Non seulement la répression qui a été particulièrement brutale a été organisée sur demande d’une grande entreprise du bâtiment, mais aucune solution de relogement n’a été proposée aux habitants du campement de l’Hers. Les services de la DEETS (Direction de l’économie, de l’emploi, du travail et des solidarités), en charge du relogement pour la préfecture, n’étaient même pas présents sur les lieux. « C’est la première fois que je vois une expulsion sans les services de la préfecture », dénonce la coordinatrice d’Utopia56 Toulouse. Alors que les personnes expulsées, mises à la rue sans solution, ont tenté de s’installer proche de leur ancien campement, la police les a traquées pour les en empêcher. Des pratiques qui montrent que la préfecture intensifie sa répression et ne tente même plus de se cacher.

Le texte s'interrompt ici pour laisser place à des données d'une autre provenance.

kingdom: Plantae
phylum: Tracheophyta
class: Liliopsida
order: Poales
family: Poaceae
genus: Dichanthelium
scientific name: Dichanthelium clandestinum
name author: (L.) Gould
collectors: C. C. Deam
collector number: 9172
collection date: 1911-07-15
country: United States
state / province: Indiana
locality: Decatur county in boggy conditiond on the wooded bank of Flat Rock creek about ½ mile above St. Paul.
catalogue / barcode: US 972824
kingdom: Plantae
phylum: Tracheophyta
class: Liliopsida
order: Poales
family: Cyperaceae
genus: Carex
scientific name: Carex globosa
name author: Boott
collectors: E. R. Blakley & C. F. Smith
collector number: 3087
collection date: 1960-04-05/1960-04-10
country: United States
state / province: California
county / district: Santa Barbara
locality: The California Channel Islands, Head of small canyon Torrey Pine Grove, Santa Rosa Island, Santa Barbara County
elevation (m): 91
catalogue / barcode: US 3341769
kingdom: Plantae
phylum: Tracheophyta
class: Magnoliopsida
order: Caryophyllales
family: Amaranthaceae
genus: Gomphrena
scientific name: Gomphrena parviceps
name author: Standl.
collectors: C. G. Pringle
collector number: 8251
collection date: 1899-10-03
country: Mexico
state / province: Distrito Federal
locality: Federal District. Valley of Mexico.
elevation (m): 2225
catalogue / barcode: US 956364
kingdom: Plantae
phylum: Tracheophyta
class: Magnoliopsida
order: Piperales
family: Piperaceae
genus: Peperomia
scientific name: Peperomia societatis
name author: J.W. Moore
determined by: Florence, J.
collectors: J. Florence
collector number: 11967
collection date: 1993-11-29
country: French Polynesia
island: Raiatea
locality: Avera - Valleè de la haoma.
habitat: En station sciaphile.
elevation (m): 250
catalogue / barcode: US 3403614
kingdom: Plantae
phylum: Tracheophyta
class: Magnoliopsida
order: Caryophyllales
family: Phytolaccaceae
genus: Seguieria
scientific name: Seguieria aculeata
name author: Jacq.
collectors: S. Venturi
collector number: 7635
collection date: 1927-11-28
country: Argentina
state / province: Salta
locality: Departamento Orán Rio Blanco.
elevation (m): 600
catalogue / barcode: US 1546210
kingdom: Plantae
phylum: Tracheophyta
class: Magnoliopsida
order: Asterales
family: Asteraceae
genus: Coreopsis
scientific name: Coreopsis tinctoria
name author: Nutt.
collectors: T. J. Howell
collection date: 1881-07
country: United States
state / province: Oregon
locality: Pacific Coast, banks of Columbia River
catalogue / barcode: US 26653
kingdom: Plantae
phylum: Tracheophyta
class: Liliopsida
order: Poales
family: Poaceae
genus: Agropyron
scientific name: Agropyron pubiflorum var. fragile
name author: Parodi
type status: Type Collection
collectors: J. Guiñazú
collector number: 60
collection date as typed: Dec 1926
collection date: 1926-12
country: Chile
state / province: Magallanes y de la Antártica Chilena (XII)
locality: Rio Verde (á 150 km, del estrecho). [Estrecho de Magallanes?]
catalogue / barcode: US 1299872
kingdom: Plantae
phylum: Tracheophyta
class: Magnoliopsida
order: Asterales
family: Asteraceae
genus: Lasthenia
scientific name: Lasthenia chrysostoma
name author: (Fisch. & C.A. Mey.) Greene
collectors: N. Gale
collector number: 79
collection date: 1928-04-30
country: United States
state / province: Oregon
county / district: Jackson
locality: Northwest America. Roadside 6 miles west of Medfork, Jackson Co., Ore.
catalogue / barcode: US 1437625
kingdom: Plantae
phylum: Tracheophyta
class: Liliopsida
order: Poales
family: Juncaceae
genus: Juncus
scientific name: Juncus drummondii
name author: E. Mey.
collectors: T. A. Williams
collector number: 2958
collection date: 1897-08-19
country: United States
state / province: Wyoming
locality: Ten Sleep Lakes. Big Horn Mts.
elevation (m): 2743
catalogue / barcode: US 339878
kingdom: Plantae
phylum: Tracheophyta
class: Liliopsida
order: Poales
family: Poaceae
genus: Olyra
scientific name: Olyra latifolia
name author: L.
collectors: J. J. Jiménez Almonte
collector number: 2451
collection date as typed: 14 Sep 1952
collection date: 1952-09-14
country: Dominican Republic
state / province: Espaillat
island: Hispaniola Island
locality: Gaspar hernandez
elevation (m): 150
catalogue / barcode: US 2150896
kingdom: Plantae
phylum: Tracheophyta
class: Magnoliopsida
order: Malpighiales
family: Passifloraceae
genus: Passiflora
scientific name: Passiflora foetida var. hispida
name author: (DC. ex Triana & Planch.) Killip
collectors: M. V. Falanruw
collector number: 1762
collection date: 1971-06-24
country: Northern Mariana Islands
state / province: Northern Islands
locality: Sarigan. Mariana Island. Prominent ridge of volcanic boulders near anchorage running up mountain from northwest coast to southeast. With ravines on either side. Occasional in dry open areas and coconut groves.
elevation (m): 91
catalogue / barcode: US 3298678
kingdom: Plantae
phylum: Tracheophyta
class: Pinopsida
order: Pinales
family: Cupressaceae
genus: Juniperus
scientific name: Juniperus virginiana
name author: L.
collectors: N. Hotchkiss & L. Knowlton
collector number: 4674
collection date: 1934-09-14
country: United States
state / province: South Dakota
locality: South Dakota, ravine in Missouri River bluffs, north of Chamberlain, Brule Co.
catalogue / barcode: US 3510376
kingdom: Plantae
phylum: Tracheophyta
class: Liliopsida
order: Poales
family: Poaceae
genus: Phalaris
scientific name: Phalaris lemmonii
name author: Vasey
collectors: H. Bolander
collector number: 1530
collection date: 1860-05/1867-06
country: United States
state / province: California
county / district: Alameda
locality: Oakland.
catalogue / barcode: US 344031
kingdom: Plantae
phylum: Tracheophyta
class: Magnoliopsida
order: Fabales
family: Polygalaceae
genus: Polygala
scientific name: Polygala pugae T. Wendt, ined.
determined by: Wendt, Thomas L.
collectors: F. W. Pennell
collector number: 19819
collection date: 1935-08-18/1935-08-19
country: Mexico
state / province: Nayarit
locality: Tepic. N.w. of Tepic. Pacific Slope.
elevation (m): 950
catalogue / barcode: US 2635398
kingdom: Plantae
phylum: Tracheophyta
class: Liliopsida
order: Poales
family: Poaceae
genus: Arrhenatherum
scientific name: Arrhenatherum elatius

« La préfecture expulse à tour de bras »

Selon les militants, la répression en matière d’expulsions s’est intensifiée ces derniers mois, notamment depuis l’arrivée du nouveau préfet de Haute-Garonne, Pierre-André Durand, en janvier 2023. « La nouvelle préfecture expulse à tour de bras sans délai et sans solutions. Il y a une volonté de détruire tous les lieux informels et de fatiguer les gens pour qu’ils partent. C’est un message fort pour montrer que la préfecture se sent en confiance ».
Même si la trêve hivernale ne concerne pas les « squats », la fin de cette protection relative accélère les procédures. Selon la Fondation Abbé Pierre, 140 000 personnes sont menacées d’être mises à la rue depuis le 31 mars, alors que le gouvernement intensifie sa politique antisociale en pleine crise du logement.

Une intensification de la politique répressive de la préfecture de Haute-Garonne qui s’est incarnée à travers les expulsions de ces derniers mois que ce soit celui des habitants de Laporte, les mineurs isolés d’Autonomie et aujourd’hui les familles des campements de Gabardie et de l’Hers. Face à cette politique antisociale, encouragée par l’offensive xénophobe et raciste du gouvernement, qui visent principalement les personnes immigrés et qui laissent à la rue des dizaines de familles avec enfants il y a urgence à construire un front large contre les expulsions et pour un relogement pérenne et immédiat des personnes mises à la rue. Le rassemblement du 1er mars dernier, qui a réuni 300 personnes à l’initiative de plus de 26 organisations, a montré la voie à suivre pour construire ce rapport de force.